Т.е., как мы и отмечали выше, 10-я и 8-я армии, по сути, представляли единую группировку.

Этой группировке противостояли главные силы польской армии «Лодзь» и правый фланг армии «Краков» [56; 219], [68; 6].

К 1 сентября армия «Лодзь», которой предстояло перекрыть 100-километровую полосу, не успела закончить развёртывание на предназначенных ей позициях. Значительная часть её войск ещё находилась на марше [56; 219].

Не менее, если не более, растянутыми вдоль фронта обороны оказались и войска правого фланга армии «Краков» (как, впрочем, и вся армия «Краков»). Достаточно сказать, что правофланговая 7-я пехотная дивизия перекрывала полосу в 40 километров [56; 221].

Если рассматривать соотношение немецкой группировки 10-й и 8-й армий с противостоящей ей польской группировкой армий «Лодзь» и «Краков» на направлении главного удара немцев, то цифры для поляков получаются очень неутешительные. Германские войска имели здесь: эквивалентных дивизий – 20 1/3, людей – 451 044, орудий и миномётов – 3 863, танков – 1 084. Поляки могли им противопоставить: эквивалентных дивизий – 5, людей – 138 508, орудий и миномётов – 515, танков – 117. Таким образом, немцы превосходили поляков: по эквивалентным дивизиям – в 4,1 раза, по людям – в 3,3 раза, по орудиям и миномётам – в 7,5 раза, по танкам – в 9,3 раза [56; 219].

Легко представить, удар какой силы обрушился на польские войска.

> _Суть задания_:
Перепишите дословно весь текст о соотношении сил немецких армий и польских армий «Лодзь» и «Краков». Записи взяты из другого источника.

> _Выдержка из данных_:
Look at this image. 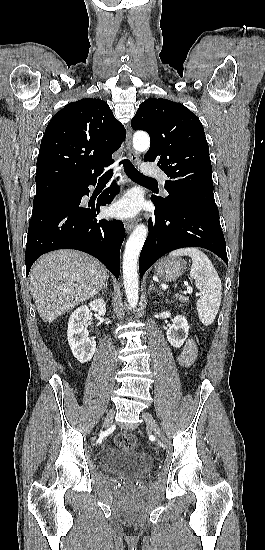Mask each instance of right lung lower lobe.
Instances as JSON below:
<instances>
[{"label":"right lung lower lobe","mask_w":265,"mask_h":550,"mask_svg":"<svg viewBox=\"0 0 265 550\" xmlns=\"http://www.w3.org/2000/svg\"><path fill=\"white\" fill-rule=\"evenodd\" d=\"M97 179L74 186L62 198L33 207L26 247V272L42 254L57 249H76L100 260L118 279L120 247L124 240V225L119 220H97L101 205L110 204L118 193L113 182L97 199L96 206L80 205L89 195V185Z\"/></svg>","instance_id":"1"}]
</instances>
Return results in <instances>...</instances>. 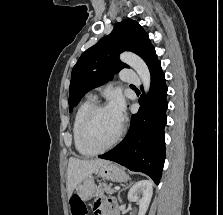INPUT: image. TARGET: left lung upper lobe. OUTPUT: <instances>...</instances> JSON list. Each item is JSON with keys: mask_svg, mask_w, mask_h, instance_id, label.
Returning <instances> with one entry per match:
<instances>
[{"mask_svg": "<svg viewBox=\"0 0 223 215\" xmlns=\"http://www.w3.org/2000/svg\"><path fill=\"white\" fill-rule=\"evenodd\" d=\"M123 51L138 54L151 70L158 62L148 34L138 22L126 19L117 23L112 32L86 50L73 67L69 87V110L94 87L112 79L115 73L128 67L119 60Z\"/></svg>", "mask_w": 223, "mask_h": 215, "instance_id": "5c2ea615", "label": "left lung upper lobe"}]
</instances>
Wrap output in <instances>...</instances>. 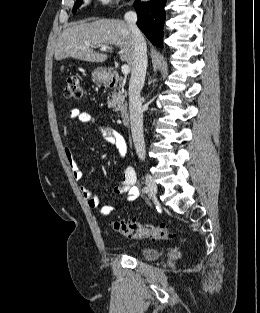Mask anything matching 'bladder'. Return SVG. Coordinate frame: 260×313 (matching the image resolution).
Listing matches in <instances>:
<instances>
[{
    "instance_id": "obj_1",
    "label": "bladder",
    "mask_w": 260,
    "mask_h": 313,
    "mask_svg": "<svg viewBox=\"0 0 260 313\" xmlns=\"http://www.w3.org/2000/svg\"><path fill=\"white\" fill-rule=\"evenodd\" d=\"M140 252L146 260H155L161 256L159 250L150 247H141Z\"/></svg>"
}]
</instances>
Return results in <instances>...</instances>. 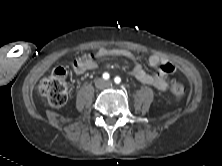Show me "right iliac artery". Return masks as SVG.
Here are the masks:
<instances>
[{
	"instance_id": "obj_1",
	"label": "right iliac artery",
	"mask_w": 222,
	"mask_h": 166,
	"mask_svg": "<svg viewBox=\"0 0 222 166\" xmlns=\"http://www.w3.org/2000/svg\"><path fill=\"white\" fill-rule=\"evenodd\" d=\"M110 78L109 74L107 72H105L103 74V79L108 80Z\"/></svg>"
}]
</instances>
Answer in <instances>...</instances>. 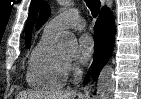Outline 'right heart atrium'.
Segmentation results:
<instances>
[{"mask_svg": "<svg viewBox=\"0 0 141 99\" xmlns=\"http://www.w3.org/2000/svg\"><path fill=\"white\" fill-rule=\"evenodd\" d=\"M66 68H67V72L74 73L76 71V68L72 64H67Z\"/></svg>", "mask_w": 141, "mask_h": 99, "instance_id": "d8ad5b80", "label": "right heart atrium"}]
</instances>
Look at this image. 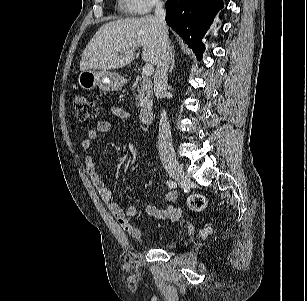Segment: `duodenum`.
Instances as JSON below:
<instances>
[{"label": "duodenum", "instance_id": "obj_1", "mask_svg": "<svg viewBox=\"0 0 307 301\" xmlns=\"http://www.w3.org/2000/svg\"><path fill=\"white\" fill-rule=\"evenodd\" d=\"M139 116L142 123H150L153 116V105L149 102L141 104L139 109Z\"/></svg>", "mask_w": 307, "mask_h": 301}]
</instances>
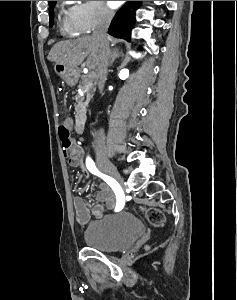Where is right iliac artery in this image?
I'll return each mask as SVG.
<instances>
[{
    "label": "right iliac artery",
    "mask_w": 237,
    "mask_h": 300,
    "mask_svg": "<svg viewBox=\"0 0 237 300\" xmlns=\"http://www.w3.org/2000/svg\"><path fill=\"white\" fill-rule=\"evenodd\" d=\"M86 166L92 174L101 177L112 188V190L116 194V199H117L115 210H121L124 206V200L119 196V192L122 191L121 186L112 177L101 173L96 168L95 163L93 162V160L90 157H87V159H86Z\"/></svg>",
    "instance_id": "82829eb1"
}]
</instances>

> _Решение_:
Т.е., как мы и отмечали выше, 10-я и 8-я армии, по сути, представляли единую группировку.

Этой группировке противостояли главные силы польской армии «Лодзь» и правый фланг армии «Краков» [56; 219], [68; 6].

К 1 сентября армия «Лодзь», которой предстояло перекрыть 100-километровую полосу, не успела закончить развёртывание на предназначенных ей позициях. Значительная часть её войск ещё находилась на марше [56; 219].

Не менее, если не более, растянутыми вдоль фронта обороны оказались и войска правого фланга армии «Краков» (как, впрочем, и вся армия «Краков»). Достаточно сказать, что правофланговая 7-я пехотная дивизия перекрывала полосу в 40 километров [56; 221].

Если рассматривать соотношение немецкой группировки 10-й и 8-й армий с противостоящей ей польской группировкой армий «Лодзь» и «Краков» на направлении главного удара немцев, то цифры для поляков получаются очень неутешительные. Германские войска имели здесь: эквивалентных дивизий – 20 1/3, людей – 451 044, орудий и миномётов – 3 863, танков – 1 084. Поляки могли им противопоставить: эквивалентных дивизий – 5, людей – 138 508, орудий и миномётов – 515, танков – 117. Таким образом, немцы превосходили поляков: по эквивалентным дивизиям – в 4,1 раза, по людям – в 3,3 раза, по орудиям и миномётам – в 7,5 раза, по танкам – в 9,3 раза [56; 219].

Легко представить, удар какой силы обрушился на польские войска.